What the exercise asks: Write the next part of the piece about the duck farmer in Chanterac, picking up right after its final line.

Provided text:
■ ■ ■

Slowly, slowly, grow the meat…

In the village of Chanterac I once got to know a farmer who specialised in duck rearing, making his own foie gras, confit de canard and other delicacies.  He had invested heavily in what he called his laboratoire, the hygiene certified place in which he sacrificed*, cut–up and processed his ducks.  He had a display and tasting room and visitors could see his ducks wandering around outside – males and females separately.

He wanted my help in marketing his holiday chalet business.  The English are very odd, you know, he confided to me.  They will come and feed the ducks, taste and buy the produce – but they refuse to visit my state of the art salle d’abattage.  It was clean, quiet and he ‘sacrificed’ only a few ducks at a time.

A muscovy drake and one of his ducks – Muscovies can live up to 15 years
– they are the main breed used in producing a fat liver – but only the males.

■ ■ ■

Dataset entries:
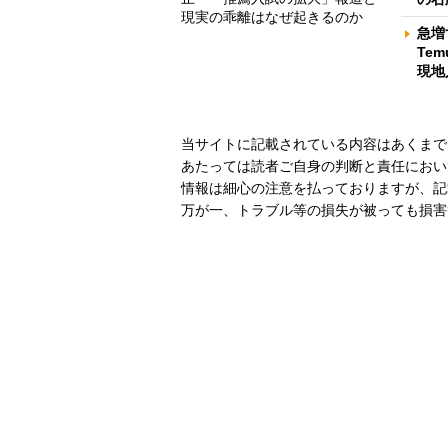
現実の乖離はなぜ起きるのか
急増
Te
現地
当サイトに記載されている内容はあくまで
あたっては読者ご自身の判断と責任におい
情報は細心の注意を払っておりますが、記
万が一、トラブル等の損失が被っても損害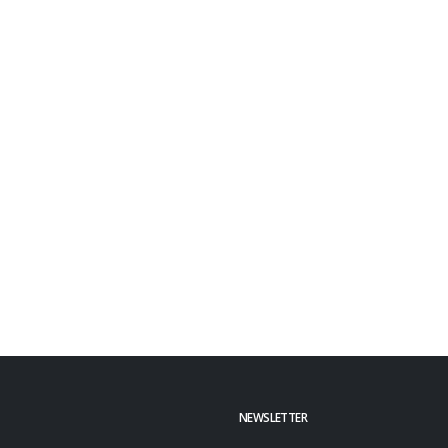
NEWSLETTER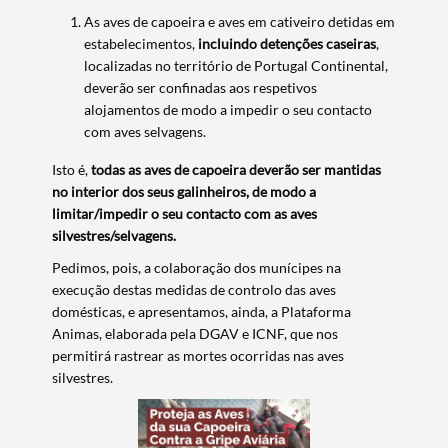
As aves de capoeira e aves em cativeiro detidas em
estabelecimentos,
incluindo
detenções caseiras
,
localizadas no território de Portugal Continental,
deverão ser confinadas aos respetivos
alojamentos de modo a impedir o seu contacto
com aves selvagens.
Isto é,
todas as aves de capoeira deverão ser mantidas
no interior dos seus galinheiros, de modo a
limitar/impedir o seu contacto com as aves
silvestres/selvagens.
Pedimos, pois, a colaboração dos munícipes na
execução destas medidas de controlo das aves
domésticas, e apresentamos, ainda, a Plataforma
Animas, elaborada pela DGAV e ICNF, que nos
permitirá rastrear as mortes ocorridas nas aves
silvestres.
Termo de Pesquisa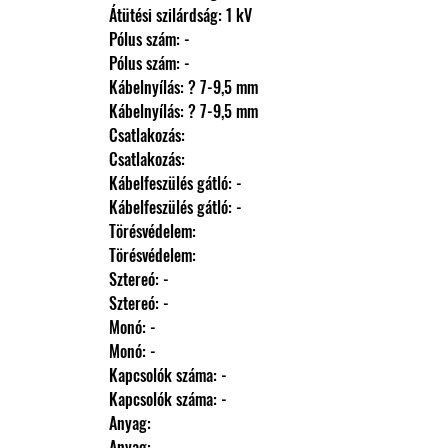
                Átütési szilárdság: 1 kV
                Pólus szám: -
                Pólus szám: -
                Kábelnyílás: ? 7-9,5 mm
                Kábelnyílás: ? 7-9,5 mm
                Csatlakozás: 
                Csatlakozás: 
                Kábelfeszülés gátló: -
                Kábelfeszülés gátló: -
                Törésvédelem: 
                Törésvédelem: 
                Sztereó: -
                Sztereó: -
                Monó: -
                Monó: -
                Kapcsolók száma: -
                Kapcsolók száma: -
                Anyag: 
                Anyag: 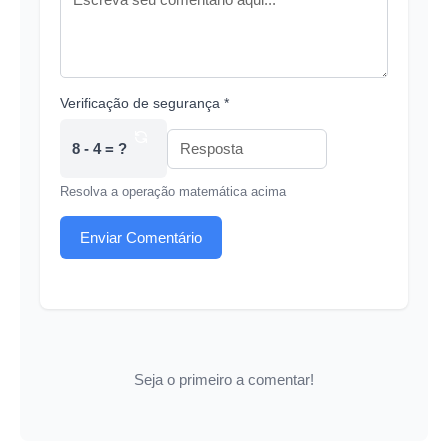
Verificação de segurança *
8 - 4 = ?
Resolva a operação matemática acima
Enviar Comentário
Seja o primeiro a comentar!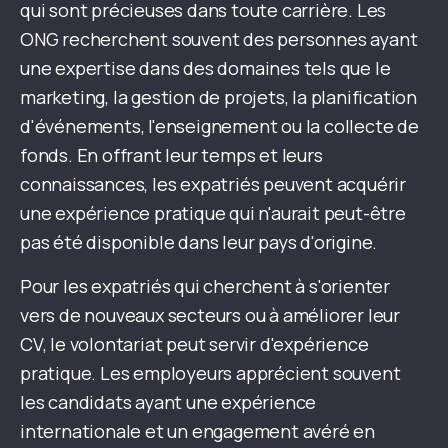
qui sont précieuses dans toute carrière. Les
ONG recherchent souvent des personnes ayant
une expertise dans des domaines tels que le
marketing, la gestion de projets, la planification
d'événements, l'enseignement ou la collecte de
fonds. En offrant leur temps et leurs
connaissances, les expatriés peuvent acquérir
une expérience pratique qui n'aurait peut-être
pas été disponible dans leur pays d'origine.
Pour les expatriés qui cherchent à s'orienter
vers de nouveaux secteurs ou à améliorer leur
CV, le volontariat peut servir d'expérience
pratique. Les employeurs apprécient souvent
les candidats ayant une expérience
internationale et un engagement avéré en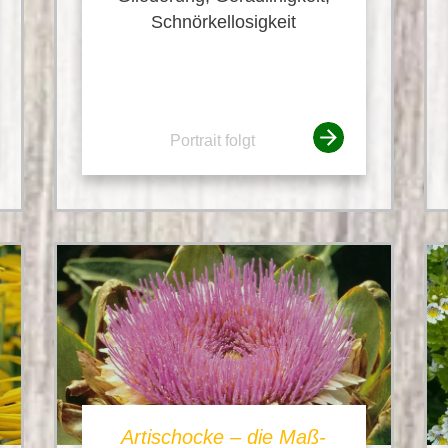
Schnörkellosigkeit
Portrait folgt
Artischocke – die Maß-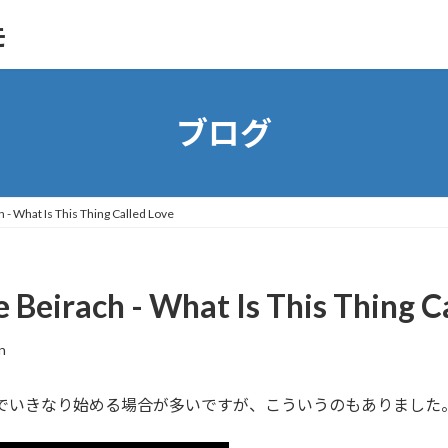
モ
ブログ
What Is This Thing Called Love
rach - What Is This Thing Ca
n
oveはイントロなしでいきなり始める場合が多いですが、こういうのもありました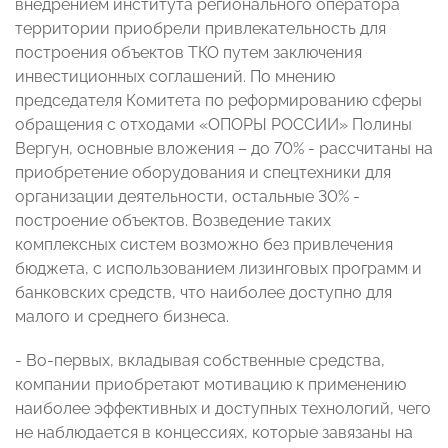
внедрением института регионального оператора
территории приобрели привлекательность для
построения объектов ТКО путем заключения
инвестиционных соглашений. По мнению
председателя Комитета по реформированию сферы
обращения с отходами «ОПОРЫ РОССИИ» Полины
Вергун, основные вложения – до 70% - рассчитаны на
приобретение оборудования и спецтехники для
организации деятельности, остальные 30% -
построение объектов. Возведение таких
комплексных систем возможно без привлечения
бюджета, с использованием лизинговых программ и
банковских средств, что наиболее доступно для
малого и среднего бизнеса.
- Во-первых, вкладывая собственные средства,
компании приобретают мотивацию к применению
наиболее эффективных и доступных технологий, чего
не наблюдается в концессиях, которые завязаны на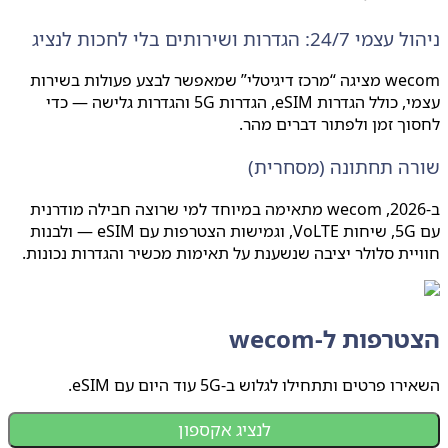
24: הגדרות ושירותים בלי לחכות לנציג
wecom מציגה “מרכז דיגיטלי” שמאפשר לבצע פעולות בשירות
עצמי, כולל הגדרות eSIM, הגדרות 5G והגדרות גלישה — כדי
ך זמן ולפתור דברים מהר.
ה תחתונה (מסחרית)
ב-2026, wecom מתאימה במיוחד למי שרוצה חבילה מודרנית
עם 5G, שיחות VoLTE, וגמישות הצטרפות עם eSIM — ולבנות
ית סלולר יציבה שנשענת על תאימות מכשיר והגדרות נכונות.
רפות ל-wecom
 פרטים ותתחילו לגלוש ב-5G עוד היום עם eSIM.
לנציג אקספון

■ ■ ■

Result:
There is a mega industrial duck crisis in the South-West of France.  The region’s 4,000 odd commercial breeders and foie gras producers, spread over eight departments, have been instructed to close down their operations.  Their stock has to be killed, the production hangars thoroughly disinfected and where necessary brought up to certain hygiene standards.  A four-month long vide sanitaire has been declared.

This is an attempt to eradicate avian ‘flu – a first case was signaled in the Dordogne last November on a family farm.  Everyone with poultry has been asked to confine their birds to a limited area, roofed over to avoid contamination by passing wild fowl.  Avian flu is deadly for fowl, nasty for humans but only passed onto humans in very rare cases.

There is no need for me to spell out the hopefully temporary economic disaster for the area or its repercussions on the associated businesses.  The region produces 80 per cent of all French foie gras.  Some of the major producers are saying that – given the shut down is only for four months – there will still be foie gras du Sud-Ouest for Christmas and New Year festivities.

But I have been culpably unaware of the industrial scale of foie gras production, the sheer wastage and cruelty of it.  Perhaps because I have seldom bought branded duck meat or foie gras and now will certainly consciously avoid doing so.  As I occasionally observe to the visiting holiday makers, if possible, only eat meat whose origins and upbringing (parents if you will) you know.  Obviously easier in the country than in town.

Man may have been given dominion over animals by God or gods but I do not think this gives us the right to turn animals into protein factories.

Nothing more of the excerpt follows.